__Task objective__
Please transcribe each of the lines below word for word, keeping every character and mark unchanged.

***** Supplied records

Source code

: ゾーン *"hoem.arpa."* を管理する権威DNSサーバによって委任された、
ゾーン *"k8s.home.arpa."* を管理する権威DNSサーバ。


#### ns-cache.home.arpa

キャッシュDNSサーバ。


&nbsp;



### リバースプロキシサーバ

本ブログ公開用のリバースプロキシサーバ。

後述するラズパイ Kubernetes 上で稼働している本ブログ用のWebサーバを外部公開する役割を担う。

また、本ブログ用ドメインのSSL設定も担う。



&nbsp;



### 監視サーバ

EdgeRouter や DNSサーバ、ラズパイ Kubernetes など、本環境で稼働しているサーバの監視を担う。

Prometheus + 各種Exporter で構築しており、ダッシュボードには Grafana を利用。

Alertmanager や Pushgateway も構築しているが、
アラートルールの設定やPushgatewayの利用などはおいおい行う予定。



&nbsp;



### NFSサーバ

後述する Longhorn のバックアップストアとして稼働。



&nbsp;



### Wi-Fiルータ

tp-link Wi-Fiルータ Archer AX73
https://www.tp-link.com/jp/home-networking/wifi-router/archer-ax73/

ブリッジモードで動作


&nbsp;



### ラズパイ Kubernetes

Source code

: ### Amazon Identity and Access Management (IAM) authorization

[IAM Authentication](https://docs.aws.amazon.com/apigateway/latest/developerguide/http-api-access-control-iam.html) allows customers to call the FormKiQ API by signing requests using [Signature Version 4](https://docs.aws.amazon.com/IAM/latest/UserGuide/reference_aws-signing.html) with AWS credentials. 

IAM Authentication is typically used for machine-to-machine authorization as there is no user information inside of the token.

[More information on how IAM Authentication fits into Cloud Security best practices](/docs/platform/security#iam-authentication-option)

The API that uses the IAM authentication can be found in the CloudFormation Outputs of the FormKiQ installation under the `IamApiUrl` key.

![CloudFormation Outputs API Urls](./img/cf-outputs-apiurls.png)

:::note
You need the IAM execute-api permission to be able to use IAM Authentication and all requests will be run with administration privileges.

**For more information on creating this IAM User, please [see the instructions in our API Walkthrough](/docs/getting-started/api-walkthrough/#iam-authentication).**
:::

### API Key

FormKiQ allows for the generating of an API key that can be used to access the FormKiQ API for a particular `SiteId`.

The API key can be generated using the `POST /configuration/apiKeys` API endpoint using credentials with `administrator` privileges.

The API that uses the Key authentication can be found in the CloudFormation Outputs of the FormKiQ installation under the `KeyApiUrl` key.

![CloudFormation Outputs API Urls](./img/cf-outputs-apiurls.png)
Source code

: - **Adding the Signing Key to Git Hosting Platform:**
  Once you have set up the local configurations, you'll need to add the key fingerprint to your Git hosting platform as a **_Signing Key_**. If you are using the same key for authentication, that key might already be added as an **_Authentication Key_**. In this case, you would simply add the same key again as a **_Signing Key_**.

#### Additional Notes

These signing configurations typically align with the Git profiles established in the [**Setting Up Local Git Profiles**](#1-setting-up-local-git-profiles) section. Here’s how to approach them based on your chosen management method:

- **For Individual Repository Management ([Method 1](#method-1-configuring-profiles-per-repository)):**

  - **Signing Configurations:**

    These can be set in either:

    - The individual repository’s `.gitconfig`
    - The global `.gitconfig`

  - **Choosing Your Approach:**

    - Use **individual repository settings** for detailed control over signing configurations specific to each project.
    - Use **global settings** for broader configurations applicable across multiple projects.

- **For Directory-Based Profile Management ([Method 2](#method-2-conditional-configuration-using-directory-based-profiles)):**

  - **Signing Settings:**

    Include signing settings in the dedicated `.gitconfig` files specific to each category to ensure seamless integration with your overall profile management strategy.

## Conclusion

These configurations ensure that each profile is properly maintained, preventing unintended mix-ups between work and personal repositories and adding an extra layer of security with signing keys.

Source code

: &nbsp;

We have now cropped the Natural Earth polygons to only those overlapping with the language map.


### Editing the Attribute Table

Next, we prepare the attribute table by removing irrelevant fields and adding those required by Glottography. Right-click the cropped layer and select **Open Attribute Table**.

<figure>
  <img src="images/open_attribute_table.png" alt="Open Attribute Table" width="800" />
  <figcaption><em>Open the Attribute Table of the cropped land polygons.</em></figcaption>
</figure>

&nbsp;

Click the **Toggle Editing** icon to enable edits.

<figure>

**********

__Solution for this task__
Source code

: ゾーン *"hoem.arpa."* を管理する権威DNSサーバによって委任された、
ゾーン *"k8s.home.arpa."* を管理する権威DNSサーバ。


#### ns-cache.home.arpa

キャッシュDNSサーバ。


&nbsp;



### リバースプロキシサーバ

本ブログ公開用のリバースプロキシサーバ。

後述するラズパイ Kubernetes 上で稼働している本ブログ用のWebサーバを外部公開する役割を担う。

また、本ブログ用ドメインのSSL設定も担う。



&nbsp;



### 監視サーバ

EdgeRouter や DNSサーバ、ラズパイ Kubernetes など、本環境で稼働しているサーバの監視を担う。

Prometheus + 各種Exporter で構築しており、ダッシュボードには Grafana を利用。

Alertmanager や Pushgateway も構築しているが、
アラートルールの設定やPushgatewayの利用などはおいおい行う予定。



&nbsp;



### NFSサーバ

後述する Longhorn のバックアップストアとして稼働。



&nbsp;



### Wi-Fiルータ

tp-link Wi-Fiルータ Archer AX73
https://www.tp-link.com/jp/home-networking/wifi-router/archer-ax73/

ブリッジモードで動作


&nbsp;



### ラズパイ Kubernetes

Source code

: ### Amazon Identity and Access Management (IAM) authorization

[IAM Authentication](https://docs.aws.amazon.com/apigateway/latest/developerguide/http-api-access-control-iam.html) allows customers to call the FormKiQ API by signing requests using [Signature Version 4](https://docs.aws.amazon.com/IAM/latest/UserGuide/reference_aws-signing.html) with AWS credentials. 

IAM Authentication is typically used for machine-to-machine authorization as there is no user information inside of the token.

[More information on how IAM Authentication fits into Cloud Security best practices](/docs/platform/security#iam-authentication-option)

The API that uses the IAM authentication can be found in the CloudFormation Outputs of the FormKiQ installation under the `IamApiUrl` key.

![CloudFormation Outputs API Urls](./img/cf-outputs-apiurls.png)

:::note
You need the IAM execute-api permission to be able to use IAM Authentication and all requests will be run with administration privileges.

**For more information on creating this IAM User, please [see the instructions in our API Walkthrough](/docs/getting-started/api-walkthrough/#iam-authentication).**
:::

### API Key

FormKiQ allows for the generating of an API key that can be used to access the FormKiQ API for a particular `SiteId`.

The API key can be generated using the `POST /configuration/apiKeys` API endpoint using credentials with `administrator` privileges.

The API that uses the Key authentication can be found in the CloudFormation Outputs of the FormKiQ installation under the `KeyApiUrl` key.

![CloudFormation Outputs API Urls](./img/cf-outputs-apiurls.png)
Source code

: - **Adding the Signing Key to Git Hosting Platform:**
  Once you have set up the local configurations, you'll need to add the key fingerprint to your Git hosting platform as a **_Signing Key_**. If you are using the same key for authentication, that key might already be added as an **_Authentication Key_**. In this case, you would simply add the same key again as a **_Signing Key_**.

#### Additional Notes

These signing configurations typically align with the Git profiles established in the [**Setting Up Local Git Profiles**](#1-setting-up-local-git-profiles) section. Here’s how to approach them based on your chosen management method:

- **For Individual Repository Management ([Method 1](#method-1-configuring-profiles-per-repository)):**

  - **Signing Configurations:**

    These can be set in either:

    - The individual repository’s `.gitconfig`
    - The global `.gitconfig`

  - **Choosing Your Approach:**

    - Use **individual repository settings** for detailed control over signing configurations specific to each project.
    - Use **global settings** for broader configurations applicable across multiple projects.

- **For Directory-Based Profile Management ([Method 2](#method-2-conditional-configuration-using-directory-based-profiles)):**

  - **Signing Settings:**

    Include signing settings in the dedicated `.gitconfig` files specific to each category to ensure seamless integration with your overall profile management strategy.

## Conclusion

These configurations ensure that each profile is properly maintained, preventing unintended mix-ups between work and personal repositories and adding an extra layer of security with signing keys.

Source code

: &nbsp;

We have now cropped the Natural Earth polygons to only those overlapping with the language map.


### Editing the Attribute Table

Next, we prepare the attribute table by removing irrelevant fields and adding those required by Glottography. Right-click the cropped layer and select **Open Attribute Table**.

<figure>
  <img src="images/open_attribute_table.png" alt="Open Attribute Table" width="800" />
  <figcaption><em>Open the Attribute Table of the cropped land polygons.</em></figcaption>
</figure>

&nbsp;

Click the **Toggle Editing** icon to enable edits.

<figure>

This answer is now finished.